A question for the Full Court was whether the land was “an instrument” of the offence for the purposes of s.7(1).
In the Criminal Assets Confiscation Act 2005 property is described as an “instrument” of an offence if it is:-
(i)used in, or in connection with the commission of an offence; …..
In the decision of the majority, Doyle, CJ discussed the question of what constituted use of land being an instrument of the offence pursuant to s.7(1).
The additional phrase “used in or in connection with” exists in the definition of “instrument” in s.7 of the Criminal Assets Confiscation Act and does not exist in s.90 of the Residential Tenancies Act. In R v Palombe (1989) 52 SASR 526 at 531-32 Cox, J discussed the wider meaning to be attributed to the use of that phrase (referred to by Doyle, CJ at para 57).
His Honour pointed out that the composite expression is one that has been frequently used and has been said to have a wide reach (para 58).
His Honour said at p263:
75There are a number of circumstances that lead me to the conclusion that the land was used in connection with the commission of the offence of producing cannabis.
76The offence was not merely committed on the land. It is in no sense an accident or coincidence that the offence was committed there, as it might be if a visitor called in and sold some cannabis while on the land. The shed provided a convenient and secure place to grow the cannabis, in particular because the use of the shed and of the land enabled access to electricity and water supplied to the land. Although only part of the land was used to grow cannabis, the part used (the area of the shed) cannot be regarded as trifling or insignificant. The use of the shed and of the land was temporary, but not momentary. The use of the shed and the land was not unplanned. I infer that the shed was chosen by Mr George as a suitable place to grow the cannabis.
77The use of the land facilitated and contributed to the commission of the offence. It was not just the place where the offence was committed. I have identified features that made the use of the land attractive to Mr George. It accords with ordinary language to refer to the land as a means of growing cannabis, as a thing by which the growing of the crop was effected. In terms of the significance of the use, although it was temporary it was not momentary. The portion of the land that was used was not trifling or insignificant.

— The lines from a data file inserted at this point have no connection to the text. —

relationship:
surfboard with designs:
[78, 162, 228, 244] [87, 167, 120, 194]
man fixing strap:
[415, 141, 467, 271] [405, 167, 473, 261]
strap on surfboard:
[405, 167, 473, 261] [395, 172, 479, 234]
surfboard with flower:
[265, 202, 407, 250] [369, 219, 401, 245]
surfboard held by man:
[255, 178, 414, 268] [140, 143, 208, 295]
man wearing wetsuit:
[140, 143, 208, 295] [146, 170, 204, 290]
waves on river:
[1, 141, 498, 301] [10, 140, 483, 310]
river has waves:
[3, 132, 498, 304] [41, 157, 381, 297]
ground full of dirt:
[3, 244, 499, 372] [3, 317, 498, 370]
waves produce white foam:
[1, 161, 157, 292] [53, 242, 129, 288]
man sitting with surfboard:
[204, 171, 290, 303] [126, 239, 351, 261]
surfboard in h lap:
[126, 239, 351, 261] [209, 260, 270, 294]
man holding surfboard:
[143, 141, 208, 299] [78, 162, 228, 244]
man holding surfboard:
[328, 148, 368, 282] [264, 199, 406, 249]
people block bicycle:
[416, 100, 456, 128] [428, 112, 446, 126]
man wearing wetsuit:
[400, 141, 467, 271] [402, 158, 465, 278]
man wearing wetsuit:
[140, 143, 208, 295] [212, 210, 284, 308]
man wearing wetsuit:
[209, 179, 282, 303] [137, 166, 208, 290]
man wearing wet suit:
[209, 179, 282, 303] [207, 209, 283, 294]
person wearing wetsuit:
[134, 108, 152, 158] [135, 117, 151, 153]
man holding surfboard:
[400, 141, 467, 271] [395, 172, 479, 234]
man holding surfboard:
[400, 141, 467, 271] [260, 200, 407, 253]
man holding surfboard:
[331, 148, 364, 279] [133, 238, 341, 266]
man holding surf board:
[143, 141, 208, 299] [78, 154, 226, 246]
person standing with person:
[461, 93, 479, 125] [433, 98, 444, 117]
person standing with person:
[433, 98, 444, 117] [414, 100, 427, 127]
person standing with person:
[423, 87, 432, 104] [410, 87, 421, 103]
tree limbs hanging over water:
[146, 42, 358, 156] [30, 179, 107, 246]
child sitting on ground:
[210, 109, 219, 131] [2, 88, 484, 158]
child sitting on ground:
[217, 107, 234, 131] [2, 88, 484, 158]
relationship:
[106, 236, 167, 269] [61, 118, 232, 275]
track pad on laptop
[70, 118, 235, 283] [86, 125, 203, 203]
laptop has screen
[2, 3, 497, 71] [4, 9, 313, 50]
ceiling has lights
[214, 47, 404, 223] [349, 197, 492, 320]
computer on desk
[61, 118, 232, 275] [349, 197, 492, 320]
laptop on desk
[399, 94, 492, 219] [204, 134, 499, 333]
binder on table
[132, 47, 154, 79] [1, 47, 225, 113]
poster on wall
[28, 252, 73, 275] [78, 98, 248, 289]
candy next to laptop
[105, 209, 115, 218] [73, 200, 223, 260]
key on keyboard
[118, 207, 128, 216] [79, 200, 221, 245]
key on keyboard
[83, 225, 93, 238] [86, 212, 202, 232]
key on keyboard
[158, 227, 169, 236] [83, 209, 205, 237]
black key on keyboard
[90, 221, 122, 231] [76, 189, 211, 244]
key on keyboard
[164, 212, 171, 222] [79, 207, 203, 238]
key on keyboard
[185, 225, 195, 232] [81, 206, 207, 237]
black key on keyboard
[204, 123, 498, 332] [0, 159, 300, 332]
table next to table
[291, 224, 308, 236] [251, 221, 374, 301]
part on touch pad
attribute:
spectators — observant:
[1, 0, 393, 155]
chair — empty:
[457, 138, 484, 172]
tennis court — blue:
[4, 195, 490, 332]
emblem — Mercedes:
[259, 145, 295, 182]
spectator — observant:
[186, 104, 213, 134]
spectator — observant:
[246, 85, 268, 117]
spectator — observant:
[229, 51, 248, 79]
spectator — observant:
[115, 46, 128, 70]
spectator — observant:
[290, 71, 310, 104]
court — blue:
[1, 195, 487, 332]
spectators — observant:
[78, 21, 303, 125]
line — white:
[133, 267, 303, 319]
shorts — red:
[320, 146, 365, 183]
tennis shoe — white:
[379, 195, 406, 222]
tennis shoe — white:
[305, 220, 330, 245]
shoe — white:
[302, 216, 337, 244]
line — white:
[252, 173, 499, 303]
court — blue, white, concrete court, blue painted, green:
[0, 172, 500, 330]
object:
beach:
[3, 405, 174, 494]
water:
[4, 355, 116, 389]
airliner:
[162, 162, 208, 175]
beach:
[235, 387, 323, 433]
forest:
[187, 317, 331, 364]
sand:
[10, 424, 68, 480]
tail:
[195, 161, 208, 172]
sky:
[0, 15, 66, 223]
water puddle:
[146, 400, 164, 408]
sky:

78Although, on those scant facts, the case lies close to the limits of the reach of the definition, I consider that it falls within it. Standing back, and bearing in mind the purpose of the CAC Act, it is not surprising that a person who grows cannabis hydroponically on land, or in a building on land, is found to be using the land in connection with the commission of the offence of growing the cannabis.
The Tribunal took into account the geographic dispersal within the premises of the illegal items and the lack of any ephemeral or fleeting nature of the production.
There is nothing before me to indicate that the Tribunal has wrongly directed itself as to the relevant criteria in determining the issues under s.90.
Given the factual findings (which have not been challenged) in my view the Tribunal was correct in coming to the conclusion that the appellant “used the premises or caused or permitted the premises to be used for an illegal purpose.
The premises were used because they gave cover to the illicit activity. It must have been an activity which occurred over a period of time. It must have been an activity which required the use of land space, storage space and protection from prying eyes. The premises were not merely incidental to the illegal purpose. The illegal purposes required the use of the premises.
In my view, the Tribunal was correct in its conclusion that the appellant had “used the premises for an illegal purpose”.[2]
[2] A90(1)(a) Residential Tenancies Act 1995
I have noted but not taken into account in reaching this decision that the appellant has now pleaded guilty to a criminal charge in connection with the issues relevant to this matter.
Orders
Accordingly, the appeal is dismissed.
The appellant is required to vacate the premises by 4.p.m. Friday 4 January 2013.